What do we need from you? Please fill out the attached form and provide a high-resolution photograph of yourself. We will use this information to populate our website, which we plan to launch on April 29th 2019, the International Day of Immunology. Through this website, we will be able to raise donor funds for the FLP and match potential students with your laboratory/group.
What have we done so far? We initiated the FLP with $50,000 seed funding from the IUIS, which we are using to currently support 10 PhD students from around Africa. Each of the students was selected based on the strength of the science, as well as the African and International labs, and are now spending 3-6 months in the international laboratory to gain special skills.
Below, you will find key information about the FLP, which will also be available on our website when it goes live.
How does the FLP work?
This is a sandwich PhD program. An African and international supervisor jointly develop a PhD project that is published on the FLP website. Potential African PhD students apply and are competitively recruited. The PhD student is registered at an African Institution and begins his or her project. The student will spend time during the course of their PhD in the international supervisors’ laboratory to gain key skills.
Where will the PhD students be registered?
The students will be registered at the Institutions where the African supervisor is located.
How do I find a collaborating supervisor?
Have a look at the participating laboratories listed on our website.

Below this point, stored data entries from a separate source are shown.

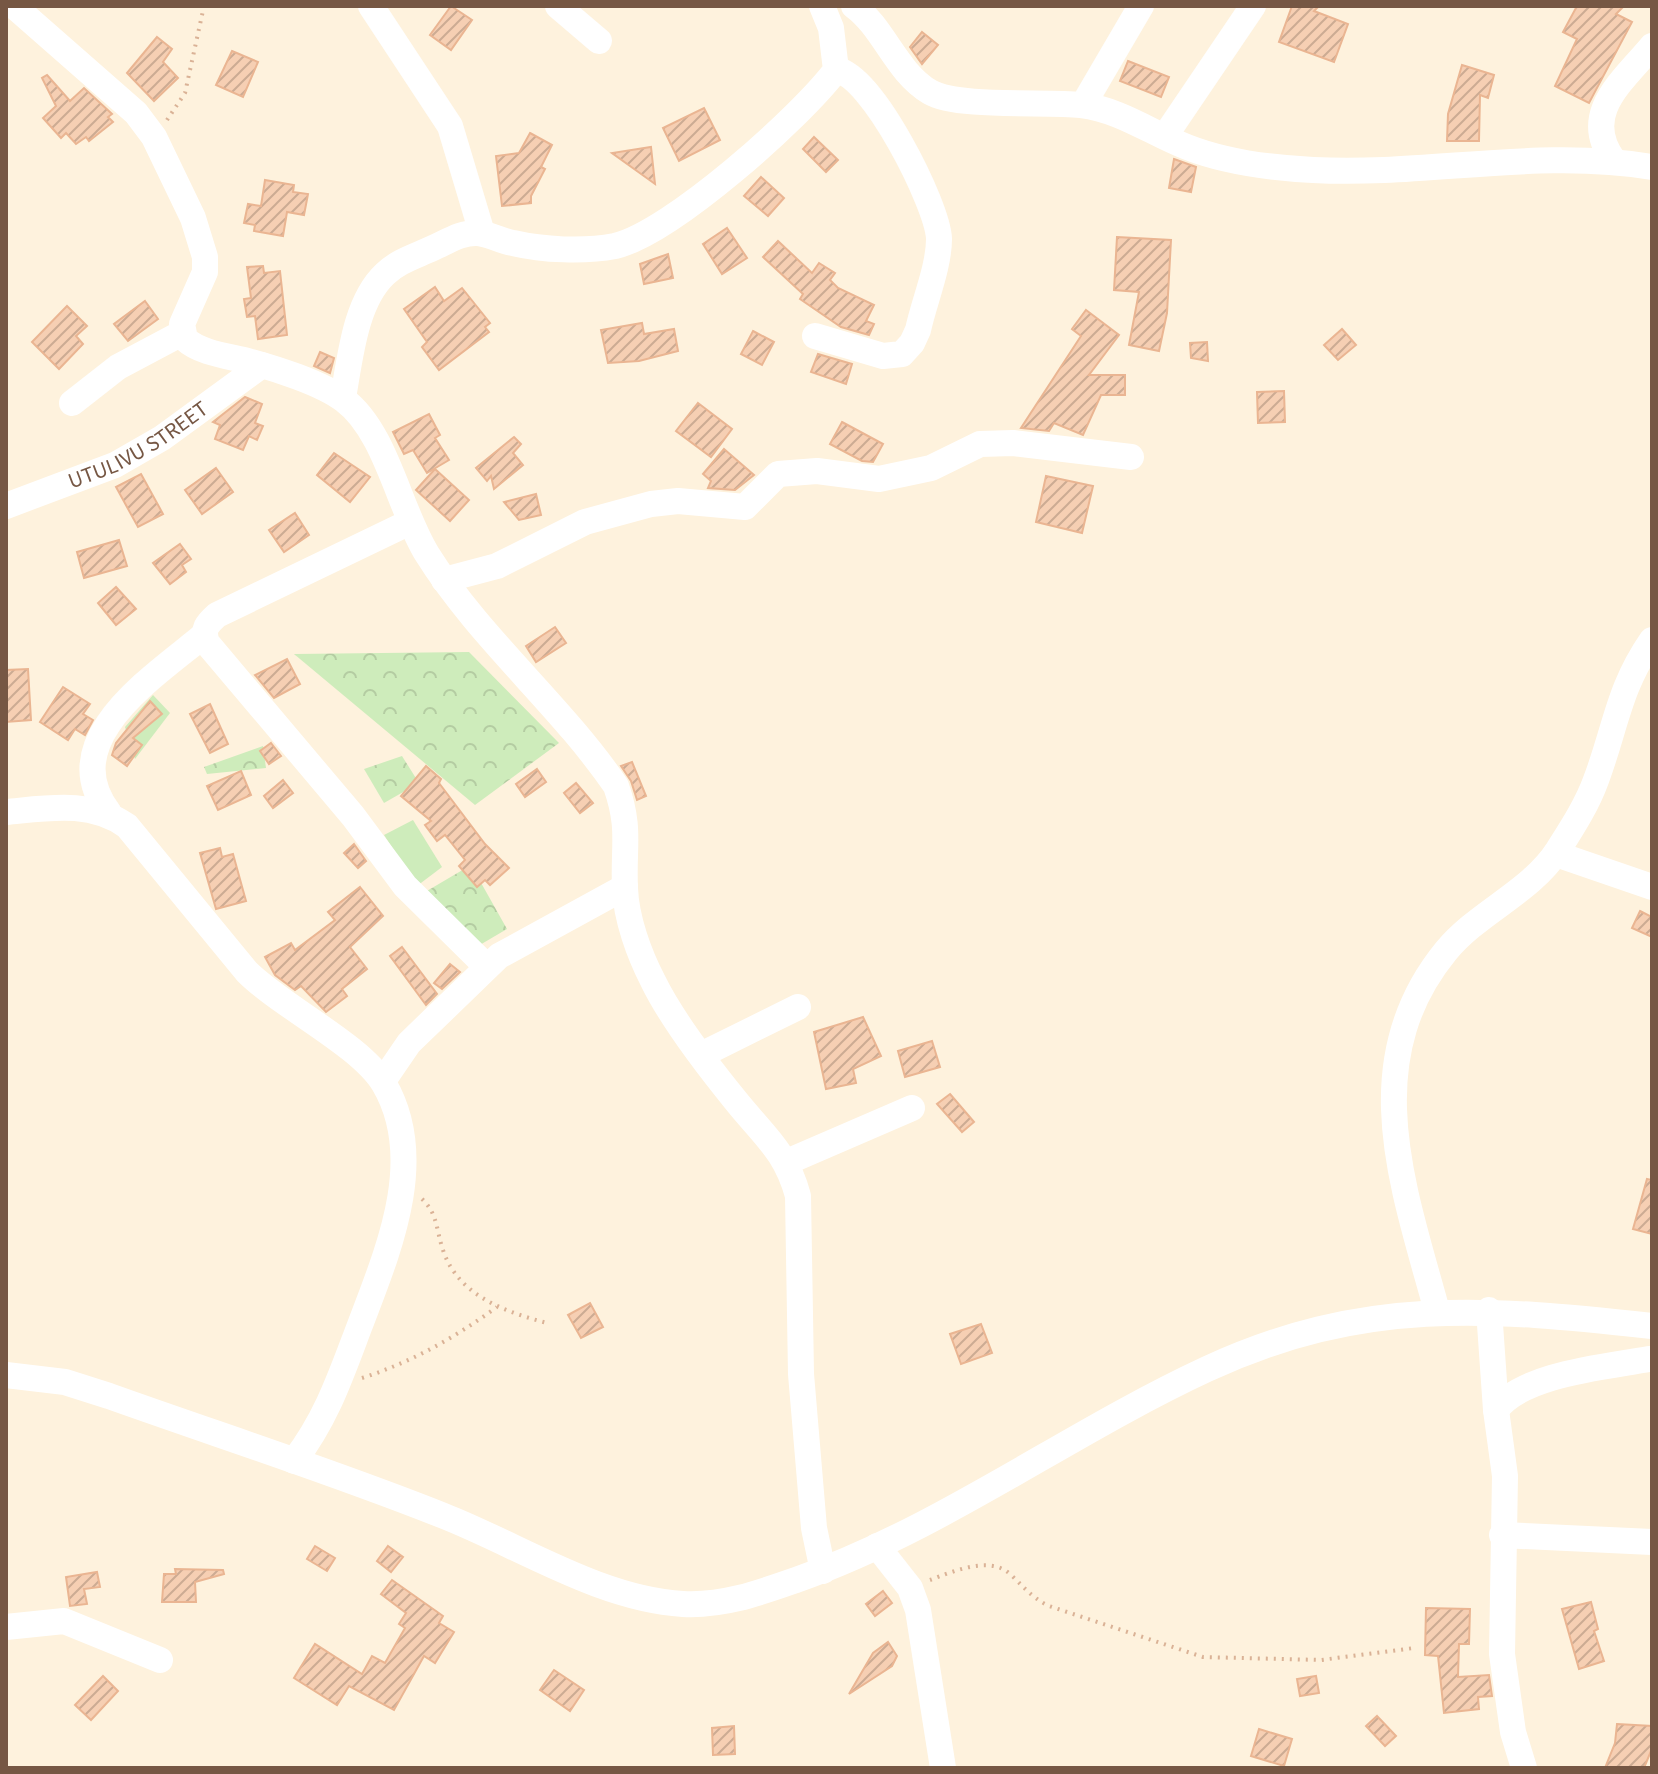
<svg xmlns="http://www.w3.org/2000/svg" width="1658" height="1774" viewBox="0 0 1658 1774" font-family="'Source Sans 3',sans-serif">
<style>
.green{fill:#ceecbb}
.forest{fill:url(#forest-crowns)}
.building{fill:url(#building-hatch);stroke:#eab592;stroke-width:2}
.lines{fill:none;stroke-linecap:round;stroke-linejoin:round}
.path{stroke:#dab296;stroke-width:4;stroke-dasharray:2 6;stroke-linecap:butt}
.minor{stroke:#fff;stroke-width:26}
.labels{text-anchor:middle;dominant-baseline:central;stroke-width:6;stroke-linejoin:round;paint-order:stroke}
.street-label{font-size:22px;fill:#765744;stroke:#fff5e6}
</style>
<defs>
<pattern id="forest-crowns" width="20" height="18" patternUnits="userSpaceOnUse" patternTransform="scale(2)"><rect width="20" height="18" fill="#ceecbb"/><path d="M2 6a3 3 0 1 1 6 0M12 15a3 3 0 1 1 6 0" fill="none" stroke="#b4cca2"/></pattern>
<pattern id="building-hatch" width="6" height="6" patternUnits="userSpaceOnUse" patternTransform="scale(2)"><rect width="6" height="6" fill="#f6cfb3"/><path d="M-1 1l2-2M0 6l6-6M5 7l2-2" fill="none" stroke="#ccab93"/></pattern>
</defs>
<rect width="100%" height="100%" fill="#fef2dd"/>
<!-- green -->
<g class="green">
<path d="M153,695L170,713L135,759L125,727Z"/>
<path d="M413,820L442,867L417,886L384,835Z"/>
</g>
<!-- forest -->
<g class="forest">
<path d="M469,652L559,743L475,805L294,654Z"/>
<path d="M263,746L266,768L207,774L204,767Z"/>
<path d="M402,756L419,783L384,803L364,769Z"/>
<path d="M471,865L507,929L473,949L415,898Z"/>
</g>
<!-- building -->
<g class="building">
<path d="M451,6L472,20L451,50L430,35Z"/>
<path d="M1292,6H1319L1314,11L1348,24L1334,62L1279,42Z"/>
<path d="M1577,6H1624L1616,14L1632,22L1589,103L1555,86L1577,39L1563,32Z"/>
<path d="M922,32L938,45L922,64L910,47Z"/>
<path d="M157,37L172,49L163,62L178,78L154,101L127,73Z"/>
<path d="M232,51L258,62L243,97L216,85Z"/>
<path d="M1128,61L1169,77L1161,97L1120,81Z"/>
<path d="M1462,65L1494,75L1488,98L1480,95L1479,141H1447L1448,114Z"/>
<path d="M47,75L70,101L84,88L112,114L108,117L113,122L89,141L86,137L76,144L66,133L61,138L43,118L56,106L42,78Z"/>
<path d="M704,108L720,140L679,161L663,128Z"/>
<path d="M530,133L552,145L541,167L545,169L531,196V203L502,206L496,156L519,153Z"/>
<path d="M814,137L838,160L826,172L803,149Z"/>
<path d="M651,147L655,184L612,153Z"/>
<path d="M1174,159L1196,167L1191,192L1169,188Z"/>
<path d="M761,177L784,198L768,216L744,196Z"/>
<path d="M265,180L294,185L293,192L308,194L304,215L287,212L283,236L254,231L255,225L244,223L248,204L261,206Z"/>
<path d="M727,228L747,258L722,274L703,244Z"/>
<path d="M1117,237L1171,240L1167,313L1159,351L1129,345L1139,292L1114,290Z"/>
<path d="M778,241L812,273L819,263L835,273L830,280L838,288L874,305L866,321L874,324L869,335L841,327L800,299L803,294L763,257Z"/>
<path d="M668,254L673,278L644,284L640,264Z"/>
<path d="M263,266L264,273L280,271L287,335L258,339L255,316L247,317L244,299L251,298L247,267Z"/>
<path d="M435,287L444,301L462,288L490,323L485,327L489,332L439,370L422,347L427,342L404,309Z"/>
<path d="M145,301L158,319L128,341L114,324Z"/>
<path d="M67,306L87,326L76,336L83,344L59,369L32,342Z"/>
<path d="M1086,310L1119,335L1089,375H1125V395H1101L1083,435L1054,423L1049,431L1021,428L1081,336L1072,329Z"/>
<path d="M642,323L644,334L674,329L678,351L639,361L608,363L601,330Z"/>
<path d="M1342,329L1356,345L1338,360L1324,345Z"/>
<path d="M753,331L774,342L762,365L741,354Z"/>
<path d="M1207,342L1208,361L1191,358L1190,343Z"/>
<path d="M320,352L334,358L330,373L314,366Z"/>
<path d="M818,354L852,364L846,384L811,372Z"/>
<path d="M1284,391L1285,422L1258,423L1257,392Z"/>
<path d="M245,397L262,404L255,423L263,426L257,440L249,436L243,450L215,439L220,425L213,422Z"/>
<path d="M698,403L732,429L711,457L676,431Z"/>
<path d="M429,414L440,435L435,438L449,460L427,473L413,450L404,454L393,432Z"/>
<path d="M842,422L883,444L873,462L862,461L830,444Z"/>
<path d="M514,437L521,444L513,453L523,465L494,489L491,476L487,481L476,468Z"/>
<path d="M724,449L754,475L735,490L708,488L711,481L703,474Z"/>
<path d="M334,453L370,477L350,502L317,475Z"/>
<path d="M216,468L233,492L202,514L185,490Z"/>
<path d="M435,469L469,500L450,521L416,490Z"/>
<path d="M141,474L163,514L138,527L116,487Z"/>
<path d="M1046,476L1093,486L1082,533L1036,522Z"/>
<path d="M536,494L541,515L519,520L504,502Z"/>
<path d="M295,513L309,535L284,552L269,530Z"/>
<path d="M119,540L127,566L84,578L77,552Z"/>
<path d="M180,544L191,559L182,565L186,572L170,584L153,563Z"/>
<path d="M116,587L136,609L116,625L98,603Z"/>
<path d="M555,627L566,643L536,662L526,646Z"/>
<path d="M287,659L300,684L274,698L255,675Z"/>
<path d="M28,669L31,720L6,722V670Z"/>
<path d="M63,687L90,704L83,714L93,720L85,735L75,729L68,740L40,722Z"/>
<path d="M150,701L162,714L133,738L142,745L127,766L112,755L116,743Z"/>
<path d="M210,704L228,744L210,753L190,714Z"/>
<path d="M271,743L281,756L269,764L260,751Z"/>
<path d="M632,762L646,796L637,800L631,781L621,766Z"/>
<path d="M426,766L441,779L439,783L485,844L509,868L490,885L485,880L477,887L459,866L465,860L445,835L437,841L425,825L431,821L401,796Z"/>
<path d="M537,769L546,782L525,797L516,784Z"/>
<path d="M241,771L251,795L218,810L207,786Z"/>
<path d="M283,780L293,793L273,808L264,796Z"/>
<path d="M576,783L593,803L580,813L564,793Z"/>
<path d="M354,844L366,861L358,868L344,853Z"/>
<path d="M220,848L222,857L233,854L246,901L216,909L200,853Z"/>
<path d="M360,887L383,916L350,947L367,969L342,989L347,996L326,1012L301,986L295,990L275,975L265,957L291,943L295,950L335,920L328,912Z"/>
<path d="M1640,911L1652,917V937L1632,928Z"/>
<path d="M402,947L437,994L426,1005L390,956Z"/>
<path d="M450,964L460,972L442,989L434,983Z"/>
<path d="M863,1017L881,1056L853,1069L856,1083L826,1089L814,1032Z"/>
<path d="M932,1041L940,1067L905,1077L898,1051Z"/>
<path d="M950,1094L974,1122L962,1132L937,1104Z"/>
<path d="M1647,1179L1652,1180V1234L1633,1229Z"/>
<path d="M590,1303L603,1327L581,1338L568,1315Z"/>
<path d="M981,1324L992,1353L961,1364L950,1334Z"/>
<path d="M315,1546L335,1558L327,1571L307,1559Z"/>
<path d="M388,1546L403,1557L391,1572L377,1561Z"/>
<path d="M175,1569L223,1570L224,1574L195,1582L196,1602H162L164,1574H176Z"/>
<path d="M97,1572L100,1587L84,1589L87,1604L70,1606L66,1577Z"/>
<path d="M392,1580L443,1616L439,1623L454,1632L435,1663L424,1656L394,1710L349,1686L337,1705L294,1678L315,1644L362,1674L372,1656L385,1663L405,1628L399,1624L406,1613L381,1594Z"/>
<path d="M883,1591L892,1603L875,1616L866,1604Z"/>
<path d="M1591,1602L1598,1629L1594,1631L1604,1661L1579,1669L1562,1609Z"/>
<path d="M1426,1608L1470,1609L1469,1644H1459L1458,1677L1489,1675L1492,1696L1478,1697L1479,1709L1444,1713L1438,1656L1425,1655Z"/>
<path d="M888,1642L897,1656L892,1666L849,1694L873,1653Z"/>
<path d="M554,1670L584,1690L570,1711L540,1690Z"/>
<path d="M103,1676L118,1691L91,1720L75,1705Z"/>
<path d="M1316,1676L1319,1693L1300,1696L1297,1679Z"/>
<path d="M1377,1716L1396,1736L1385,1746L1366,1726Z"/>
<path d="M1617,1724L1652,1726L1651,1751L1644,1768H1605L1615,1743Z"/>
<path d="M734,1726L735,1754L713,1755L712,1728Z"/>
<path d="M1259,1729L1292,1739L1284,1766L1251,1756Z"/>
</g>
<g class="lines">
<!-- path -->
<g class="path">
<path d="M167,120L185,93L204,6"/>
<path d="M422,1199C438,1214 436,1230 443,1250C458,1296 506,1312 547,1323"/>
<path d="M362,1378C412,1362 454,1338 497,1307"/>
<path d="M930,1580C952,1572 989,1555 1010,1574C1023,1586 1032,1598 1049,1606L1203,1657L1321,1660L1414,1648"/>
</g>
<!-- minor -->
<g class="minor">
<path d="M14,6L136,113L154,137L193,218L205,257V272L182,324L185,339C200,353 228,356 248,361C274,368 322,383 344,400C386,431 399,509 427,554C480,639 560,704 616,786C631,829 623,846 625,888C626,918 639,954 653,981C671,1018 710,1069 736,1101C764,1136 786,1151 798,1196L801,1374L814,1528L823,1571"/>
<path d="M371,6L450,126L482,233"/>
<path d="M558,6L599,41"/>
<path d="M854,6C884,28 896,72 930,92C957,108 1046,101 1081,105C1121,110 1151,133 1187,147C1225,162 1273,168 1313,170C1426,176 1539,148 1652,167"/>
<path d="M1083,105L1141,6"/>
<path d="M1165,136L1253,6"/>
<path d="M1614,161C1579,114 1623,81 1652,46"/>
<path d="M815,336L883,356L902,354L912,343L918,330C924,302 939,267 939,239C938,205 871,73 836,70"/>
<path d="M343,398C350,359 355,302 385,274C398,261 416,256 433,248C447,242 461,232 478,233C489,234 501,241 513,243C543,250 584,252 615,246C671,233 801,117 836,70L831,28L822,6"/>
<path d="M72,403L118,367L182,333"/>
<path id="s1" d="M6,506L115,465L162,438L262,365"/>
<path d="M408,523L217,615C207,624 202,629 207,643L353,816L405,886L487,967"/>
<path d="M444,580L497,566L585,522L651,504L678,501L745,507L778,474L817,471L879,479L931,468L980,444L1013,443L1131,457"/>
<path d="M6,812C49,808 90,800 127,826L247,972C282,1007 361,1045 384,1084C428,1159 388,1251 360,1325C341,1375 327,1418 294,1461"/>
<path d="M109,813C53,740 154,677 204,635"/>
<path d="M1556,854L1652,887"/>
<path d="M703,1054L798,1007"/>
<path d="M383,1081L409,1043L499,956L625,887"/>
<path d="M787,1162L912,1108"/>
<path d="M1489,1310L1496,1410L1505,1476L1502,1654L1513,1732L1524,1768"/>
<path d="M1437,1311C1404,1189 1355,1062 1446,951C1478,912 1531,892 1558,850C1572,828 1587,805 1596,780C1616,727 1618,689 1652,640"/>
<path d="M6,1375L65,1382L109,1396C221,1436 334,1472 444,1516C520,1546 600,1599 683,1604C723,1606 759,1593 796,1580C941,1529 1067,1434 1207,1369C1362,1297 1488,1308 1652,1326"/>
<path d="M1496,1410C1522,1374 1605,1367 1649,1359"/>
<path d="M1502,1535L1652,1542"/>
<path d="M877,1546L910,1588L918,1610L943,1768"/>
<path d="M6,1627L64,1621L160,1660"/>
</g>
</g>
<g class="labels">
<!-- street labels -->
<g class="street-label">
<text stroke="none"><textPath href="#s1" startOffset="146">UTULIVU STREET</textPath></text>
</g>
</g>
<!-- border -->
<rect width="1658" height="1774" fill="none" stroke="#765744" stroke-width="16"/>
</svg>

If you do not find a suitable match, please email us describing briefly your area of research.
How will the PhD students be recruited?
They will be shortlisted based on a standardized application form and invited for online interviews, which will be conducted twice a year.
Is there any funding available?
We are actively seeking funding from multiple donors to support PhD student stipends.
How much does a PhD studentship cost?
The core cost of the studentship is USD 50,000 for a 3.5 year PhD. This covers a basic stipend, health insurance and travel costs. The actual research costs (e.g. consumables) will be borne by the supervisors.
Can I donate to the FLP?
Yes, you can be a bronze, silver, gold or platinum donor, contributing up to USD 500,000 or more. Please contact us.
Can I invite other potential supervisors to the FLP?
Certainly. This is a long-term project and we aim to train at least 1000 PhD students. Please share this widely amongst your colleagues.
When will the first batch of PhD students in Phase II of the FLP be recruited?
We anticipate recruitment of the first batch of PhD students in the second half of 2019.
Can I use my own research funds to support an African PhD student in the FLP?
Yes, supervisors who have their own funding are welcome to use it to support PhD student stipends.